Start of Materials provided
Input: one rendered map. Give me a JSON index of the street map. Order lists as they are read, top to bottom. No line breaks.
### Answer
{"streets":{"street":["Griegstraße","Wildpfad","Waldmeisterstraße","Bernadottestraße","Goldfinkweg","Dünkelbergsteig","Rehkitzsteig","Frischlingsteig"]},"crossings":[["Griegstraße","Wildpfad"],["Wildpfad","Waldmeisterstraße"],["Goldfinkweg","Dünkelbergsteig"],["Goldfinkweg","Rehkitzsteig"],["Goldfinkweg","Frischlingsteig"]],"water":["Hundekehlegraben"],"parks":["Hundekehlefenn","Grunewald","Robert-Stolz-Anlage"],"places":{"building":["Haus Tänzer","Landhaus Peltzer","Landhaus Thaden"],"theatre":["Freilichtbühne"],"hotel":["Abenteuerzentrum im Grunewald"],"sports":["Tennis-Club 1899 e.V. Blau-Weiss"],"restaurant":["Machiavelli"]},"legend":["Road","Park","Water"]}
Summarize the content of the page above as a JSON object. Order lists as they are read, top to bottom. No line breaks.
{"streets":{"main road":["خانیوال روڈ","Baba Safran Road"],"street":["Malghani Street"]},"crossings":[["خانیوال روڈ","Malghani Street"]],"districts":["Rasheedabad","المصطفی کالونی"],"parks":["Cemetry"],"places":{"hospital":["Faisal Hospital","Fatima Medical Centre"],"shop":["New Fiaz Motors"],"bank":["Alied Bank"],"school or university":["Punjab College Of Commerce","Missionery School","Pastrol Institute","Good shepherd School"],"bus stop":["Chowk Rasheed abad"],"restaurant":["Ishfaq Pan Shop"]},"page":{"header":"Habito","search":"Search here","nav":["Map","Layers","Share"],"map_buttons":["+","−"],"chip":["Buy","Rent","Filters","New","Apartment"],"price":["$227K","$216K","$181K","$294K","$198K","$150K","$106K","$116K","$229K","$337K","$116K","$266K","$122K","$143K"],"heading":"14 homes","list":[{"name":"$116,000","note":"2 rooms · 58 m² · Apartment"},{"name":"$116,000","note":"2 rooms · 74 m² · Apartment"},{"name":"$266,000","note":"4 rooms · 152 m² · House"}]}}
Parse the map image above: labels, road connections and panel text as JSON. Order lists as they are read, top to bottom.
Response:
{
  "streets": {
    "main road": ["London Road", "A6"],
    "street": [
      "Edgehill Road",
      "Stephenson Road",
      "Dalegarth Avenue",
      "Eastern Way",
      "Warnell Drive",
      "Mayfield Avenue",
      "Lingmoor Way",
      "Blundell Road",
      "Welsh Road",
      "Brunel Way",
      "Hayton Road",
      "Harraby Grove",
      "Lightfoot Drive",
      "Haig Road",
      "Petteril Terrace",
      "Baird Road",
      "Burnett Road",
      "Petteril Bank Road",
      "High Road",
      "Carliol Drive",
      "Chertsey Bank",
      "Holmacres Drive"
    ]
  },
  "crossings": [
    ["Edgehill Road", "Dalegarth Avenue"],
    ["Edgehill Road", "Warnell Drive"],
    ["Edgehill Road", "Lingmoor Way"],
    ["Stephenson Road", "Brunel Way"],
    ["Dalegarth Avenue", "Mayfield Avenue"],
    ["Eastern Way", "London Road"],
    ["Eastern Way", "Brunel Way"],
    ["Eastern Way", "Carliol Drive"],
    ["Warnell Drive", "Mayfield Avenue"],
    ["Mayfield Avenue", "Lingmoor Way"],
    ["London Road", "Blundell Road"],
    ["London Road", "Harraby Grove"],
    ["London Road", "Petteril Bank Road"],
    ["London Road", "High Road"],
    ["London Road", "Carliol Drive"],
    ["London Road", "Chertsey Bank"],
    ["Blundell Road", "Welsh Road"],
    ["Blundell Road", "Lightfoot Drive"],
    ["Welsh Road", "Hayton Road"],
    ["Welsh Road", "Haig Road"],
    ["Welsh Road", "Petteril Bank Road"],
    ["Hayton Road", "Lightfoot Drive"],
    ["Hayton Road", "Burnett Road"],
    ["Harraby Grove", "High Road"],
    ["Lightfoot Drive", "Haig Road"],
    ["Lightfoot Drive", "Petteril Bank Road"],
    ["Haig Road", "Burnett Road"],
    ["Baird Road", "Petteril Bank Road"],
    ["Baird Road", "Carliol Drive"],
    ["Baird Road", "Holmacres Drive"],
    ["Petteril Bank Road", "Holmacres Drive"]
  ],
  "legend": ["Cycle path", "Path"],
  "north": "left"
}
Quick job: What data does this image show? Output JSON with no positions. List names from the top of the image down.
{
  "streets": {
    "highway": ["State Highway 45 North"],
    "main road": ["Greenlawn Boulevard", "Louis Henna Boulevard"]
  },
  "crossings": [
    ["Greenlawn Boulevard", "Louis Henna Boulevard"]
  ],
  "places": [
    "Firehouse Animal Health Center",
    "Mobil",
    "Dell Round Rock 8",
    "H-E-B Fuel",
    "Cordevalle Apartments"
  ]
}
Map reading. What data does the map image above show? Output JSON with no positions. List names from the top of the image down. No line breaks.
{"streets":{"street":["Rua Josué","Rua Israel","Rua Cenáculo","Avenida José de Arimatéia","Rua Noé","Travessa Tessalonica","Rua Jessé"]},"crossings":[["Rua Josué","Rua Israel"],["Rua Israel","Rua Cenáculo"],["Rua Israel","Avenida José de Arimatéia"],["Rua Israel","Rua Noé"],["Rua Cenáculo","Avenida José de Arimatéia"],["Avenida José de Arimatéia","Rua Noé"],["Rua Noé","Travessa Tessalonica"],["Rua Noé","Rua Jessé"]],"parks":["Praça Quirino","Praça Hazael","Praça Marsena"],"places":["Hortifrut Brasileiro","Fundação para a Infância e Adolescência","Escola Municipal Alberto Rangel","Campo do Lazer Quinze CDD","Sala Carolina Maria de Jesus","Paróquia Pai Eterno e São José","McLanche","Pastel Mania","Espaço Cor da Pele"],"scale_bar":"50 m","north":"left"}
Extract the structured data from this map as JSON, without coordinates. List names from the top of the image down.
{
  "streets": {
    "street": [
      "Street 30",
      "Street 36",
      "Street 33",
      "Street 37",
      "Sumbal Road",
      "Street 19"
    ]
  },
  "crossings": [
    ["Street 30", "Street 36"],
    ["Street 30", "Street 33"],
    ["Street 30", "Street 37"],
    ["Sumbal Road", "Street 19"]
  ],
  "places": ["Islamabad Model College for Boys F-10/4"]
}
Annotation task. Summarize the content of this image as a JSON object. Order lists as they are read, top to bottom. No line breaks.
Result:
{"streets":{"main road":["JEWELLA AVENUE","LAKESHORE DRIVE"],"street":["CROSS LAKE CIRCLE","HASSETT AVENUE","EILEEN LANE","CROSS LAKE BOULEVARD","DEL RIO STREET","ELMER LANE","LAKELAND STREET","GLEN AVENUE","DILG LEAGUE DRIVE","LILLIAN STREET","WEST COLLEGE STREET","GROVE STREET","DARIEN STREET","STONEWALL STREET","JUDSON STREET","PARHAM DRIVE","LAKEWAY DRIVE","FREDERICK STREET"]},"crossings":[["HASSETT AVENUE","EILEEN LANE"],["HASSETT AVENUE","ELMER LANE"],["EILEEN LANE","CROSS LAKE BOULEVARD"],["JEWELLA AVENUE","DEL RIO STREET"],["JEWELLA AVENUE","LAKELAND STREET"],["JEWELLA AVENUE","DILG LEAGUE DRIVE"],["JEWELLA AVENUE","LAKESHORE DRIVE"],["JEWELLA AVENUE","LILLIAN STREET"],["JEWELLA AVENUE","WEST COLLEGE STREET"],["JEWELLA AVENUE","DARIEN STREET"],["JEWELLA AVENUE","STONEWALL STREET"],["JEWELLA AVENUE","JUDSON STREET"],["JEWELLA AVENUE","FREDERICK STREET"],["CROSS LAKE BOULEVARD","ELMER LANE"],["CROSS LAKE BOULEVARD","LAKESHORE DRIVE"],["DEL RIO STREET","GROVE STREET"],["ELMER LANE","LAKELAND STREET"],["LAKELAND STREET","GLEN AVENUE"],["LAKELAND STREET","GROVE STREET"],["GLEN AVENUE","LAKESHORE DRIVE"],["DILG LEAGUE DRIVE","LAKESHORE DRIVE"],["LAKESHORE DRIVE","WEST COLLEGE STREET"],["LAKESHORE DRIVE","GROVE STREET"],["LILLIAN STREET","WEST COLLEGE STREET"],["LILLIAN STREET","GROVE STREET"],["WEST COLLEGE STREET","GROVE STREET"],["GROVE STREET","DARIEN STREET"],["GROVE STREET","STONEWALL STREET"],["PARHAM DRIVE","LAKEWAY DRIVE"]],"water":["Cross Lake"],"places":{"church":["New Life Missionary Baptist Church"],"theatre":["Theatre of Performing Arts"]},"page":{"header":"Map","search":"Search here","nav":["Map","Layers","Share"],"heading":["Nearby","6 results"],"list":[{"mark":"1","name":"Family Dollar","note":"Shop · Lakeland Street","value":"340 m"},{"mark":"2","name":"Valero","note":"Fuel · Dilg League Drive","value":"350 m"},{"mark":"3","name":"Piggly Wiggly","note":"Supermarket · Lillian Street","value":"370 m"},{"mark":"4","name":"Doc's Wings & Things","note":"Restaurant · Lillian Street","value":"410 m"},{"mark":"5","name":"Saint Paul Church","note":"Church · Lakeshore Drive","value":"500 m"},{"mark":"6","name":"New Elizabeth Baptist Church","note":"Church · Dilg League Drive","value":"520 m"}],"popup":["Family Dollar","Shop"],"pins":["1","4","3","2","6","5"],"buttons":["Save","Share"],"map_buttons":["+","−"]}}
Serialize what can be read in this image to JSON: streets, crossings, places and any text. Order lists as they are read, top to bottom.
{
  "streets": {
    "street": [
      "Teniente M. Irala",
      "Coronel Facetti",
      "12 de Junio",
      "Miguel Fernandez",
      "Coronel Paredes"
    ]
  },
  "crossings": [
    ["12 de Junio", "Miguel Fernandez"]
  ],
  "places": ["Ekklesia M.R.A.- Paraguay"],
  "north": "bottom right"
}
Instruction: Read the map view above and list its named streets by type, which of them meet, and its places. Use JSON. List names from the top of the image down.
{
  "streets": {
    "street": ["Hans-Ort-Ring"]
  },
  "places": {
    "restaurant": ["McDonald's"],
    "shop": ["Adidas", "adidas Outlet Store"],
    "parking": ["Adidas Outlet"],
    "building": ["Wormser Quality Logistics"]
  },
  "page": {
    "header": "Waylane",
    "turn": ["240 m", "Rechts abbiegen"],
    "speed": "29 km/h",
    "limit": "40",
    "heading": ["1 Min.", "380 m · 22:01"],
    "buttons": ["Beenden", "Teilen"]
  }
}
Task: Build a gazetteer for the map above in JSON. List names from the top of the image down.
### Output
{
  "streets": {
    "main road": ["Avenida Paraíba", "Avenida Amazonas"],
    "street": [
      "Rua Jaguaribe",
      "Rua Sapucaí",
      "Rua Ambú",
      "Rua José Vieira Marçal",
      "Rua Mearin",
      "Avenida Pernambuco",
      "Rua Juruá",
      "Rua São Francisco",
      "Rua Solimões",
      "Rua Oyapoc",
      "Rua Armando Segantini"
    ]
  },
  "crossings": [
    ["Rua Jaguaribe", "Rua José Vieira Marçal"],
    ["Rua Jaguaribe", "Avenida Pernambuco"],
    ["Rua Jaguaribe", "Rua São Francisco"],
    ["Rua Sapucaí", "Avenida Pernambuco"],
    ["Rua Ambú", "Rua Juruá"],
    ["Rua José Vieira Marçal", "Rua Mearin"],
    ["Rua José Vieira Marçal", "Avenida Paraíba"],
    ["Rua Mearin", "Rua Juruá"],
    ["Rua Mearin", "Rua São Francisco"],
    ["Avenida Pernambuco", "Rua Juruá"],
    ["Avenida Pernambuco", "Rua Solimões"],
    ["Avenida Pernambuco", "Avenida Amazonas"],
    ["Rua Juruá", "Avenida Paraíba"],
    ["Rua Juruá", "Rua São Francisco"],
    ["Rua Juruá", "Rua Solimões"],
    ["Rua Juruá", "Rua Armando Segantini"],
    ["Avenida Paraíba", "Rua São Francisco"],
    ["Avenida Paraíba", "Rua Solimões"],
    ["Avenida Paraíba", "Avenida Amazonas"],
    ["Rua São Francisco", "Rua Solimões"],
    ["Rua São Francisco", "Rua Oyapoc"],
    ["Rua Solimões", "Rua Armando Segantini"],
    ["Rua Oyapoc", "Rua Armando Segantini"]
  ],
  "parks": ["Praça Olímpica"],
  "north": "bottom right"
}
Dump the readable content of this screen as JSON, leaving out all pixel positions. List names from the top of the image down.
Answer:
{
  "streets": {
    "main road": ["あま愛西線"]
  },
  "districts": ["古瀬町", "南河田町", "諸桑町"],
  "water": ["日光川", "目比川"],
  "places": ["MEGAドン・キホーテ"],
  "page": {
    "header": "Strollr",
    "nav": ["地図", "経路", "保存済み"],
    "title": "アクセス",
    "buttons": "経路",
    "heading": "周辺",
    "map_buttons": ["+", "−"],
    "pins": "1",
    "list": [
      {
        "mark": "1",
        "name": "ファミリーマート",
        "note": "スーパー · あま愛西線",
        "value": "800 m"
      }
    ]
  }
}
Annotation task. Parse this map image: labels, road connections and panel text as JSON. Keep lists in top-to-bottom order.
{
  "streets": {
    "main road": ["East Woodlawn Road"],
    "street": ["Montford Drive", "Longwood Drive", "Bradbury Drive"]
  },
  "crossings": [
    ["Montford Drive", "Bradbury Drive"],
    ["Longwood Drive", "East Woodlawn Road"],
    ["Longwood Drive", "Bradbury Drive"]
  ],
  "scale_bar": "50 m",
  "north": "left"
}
End of Materials provided
Read the material above and copy out each line holding "Petteril".

» Task result:
      "Petteril Terrace",
      "Petteril Bank Road",
    ["London Road", "Petteril Bank Road"],
    ["Welsh Road", "Petteril Bank Road"],
    ["Lightfoot Drive", "Petteril Bank Road"],
    ["Baird Road", "Petteril Bank Road"],
    ["Petteril Bank Road", "Holmacres Drive"]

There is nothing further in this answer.